[Dataset entries]
╭──
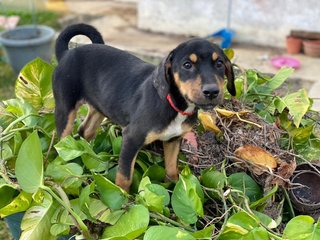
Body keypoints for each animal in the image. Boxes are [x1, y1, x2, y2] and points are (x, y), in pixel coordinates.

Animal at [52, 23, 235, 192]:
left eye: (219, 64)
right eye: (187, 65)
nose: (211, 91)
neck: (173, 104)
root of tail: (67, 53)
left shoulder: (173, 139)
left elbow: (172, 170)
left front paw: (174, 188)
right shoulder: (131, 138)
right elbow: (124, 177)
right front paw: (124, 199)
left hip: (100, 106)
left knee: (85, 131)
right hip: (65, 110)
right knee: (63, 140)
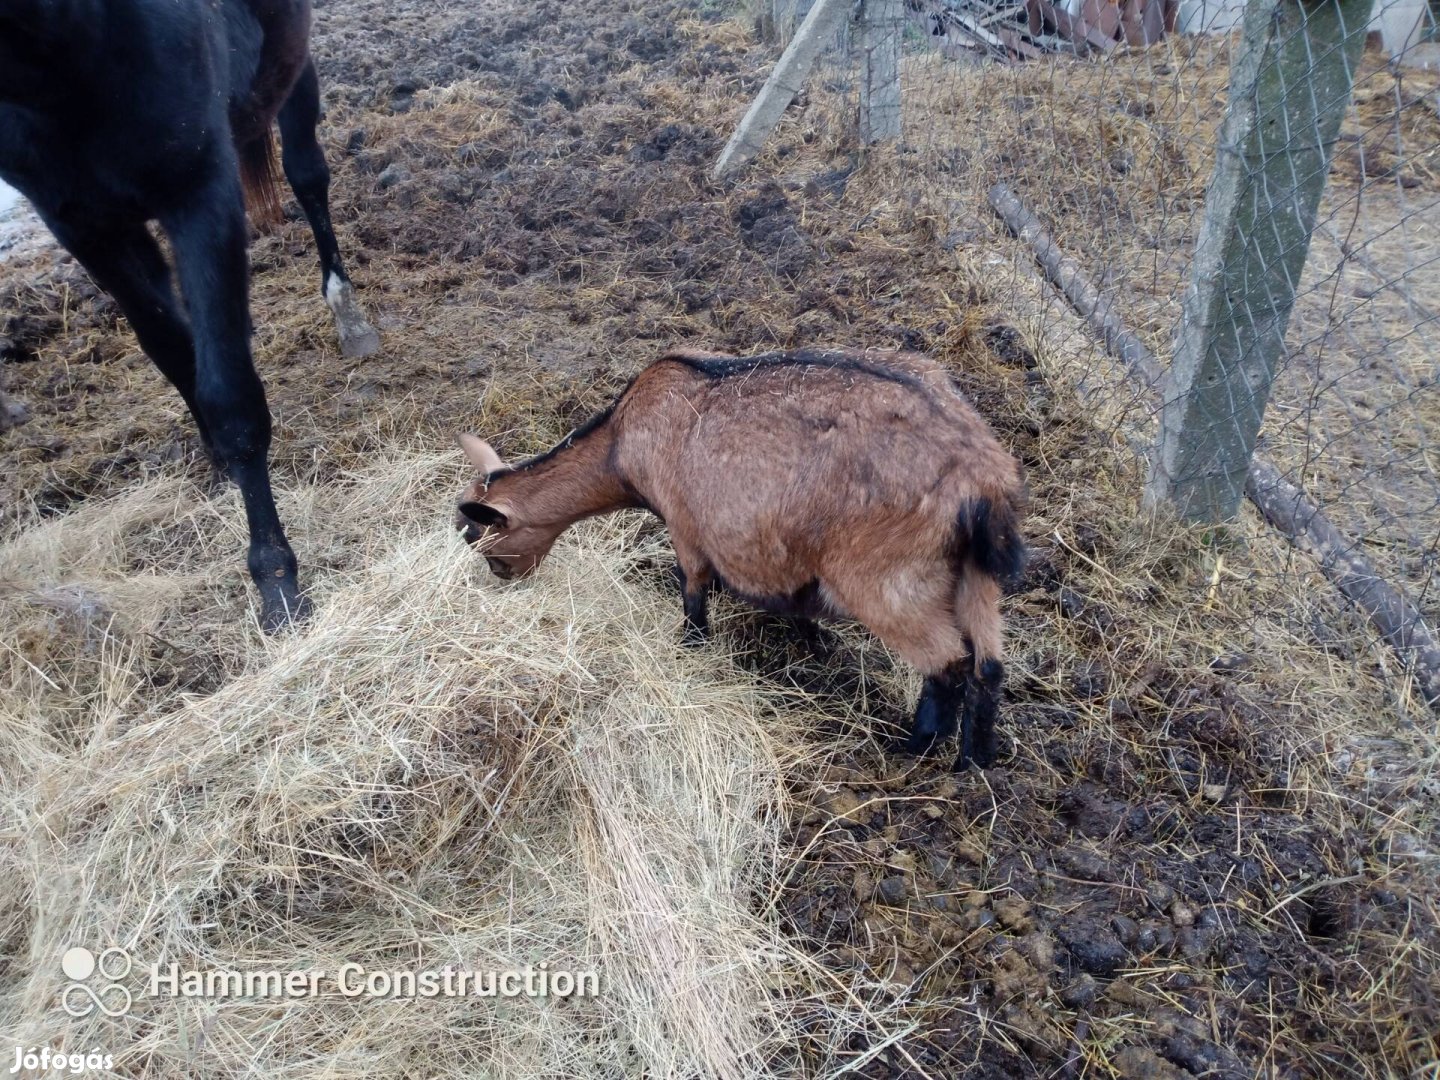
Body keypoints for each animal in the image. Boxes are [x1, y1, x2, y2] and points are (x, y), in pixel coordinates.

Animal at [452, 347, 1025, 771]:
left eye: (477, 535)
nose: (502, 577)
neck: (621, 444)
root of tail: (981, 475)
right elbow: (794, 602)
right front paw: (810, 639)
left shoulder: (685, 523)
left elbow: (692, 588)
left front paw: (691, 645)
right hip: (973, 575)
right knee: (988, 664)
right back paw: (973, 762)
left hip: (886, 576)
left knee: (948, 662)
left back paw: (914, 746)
╰──
* [Aim of the task]: Return every entry unchanged and skip the pictures.

* [Answer section]:
Body keypoints for each animal in the image. Boxes are [x1, y1, x2, y2] and points are (x, y), in pixel coordinates.

Animal at [52, 23, 235, 192]:
left eye: (219, 64)
right eye: (187, 65)
nose: (211, 91)
neck: (173, 104)
root of tail: (67, 53)
left shoulder: (173, 139)
left elbow: (172, 170)
left front paw: (174, 188)
right shoulder: (131, 138)
right elbow: (124, 177)
right front paw: (124, 199)
left hip: (100, 106)
left knee: (85, 131)
right hip: (65, 110)
right knee: (63, 140)
Body keypoints for each animal in the image. Boxes are [x1, y1, x2, y2] and points are (x, y), in pixel coordinates.

Animal at [452, 347, 1025, 771]:
left eye: (477, 535)
nose: (502, 577)
neck: (621, 444)
root of tail: (981, 475)
right elbow: (794, 602)
right front paw: (810, 639)
left shoulder: (685, 523)
left elbow: (692, 588)
left front paw: (691, 645)
right hip: (973, 575)
right knee: (988, 664)
right back paw: (973, 762)
left hip: (886, 576)
left knee: (948, 662)
left back paw: (914, 746)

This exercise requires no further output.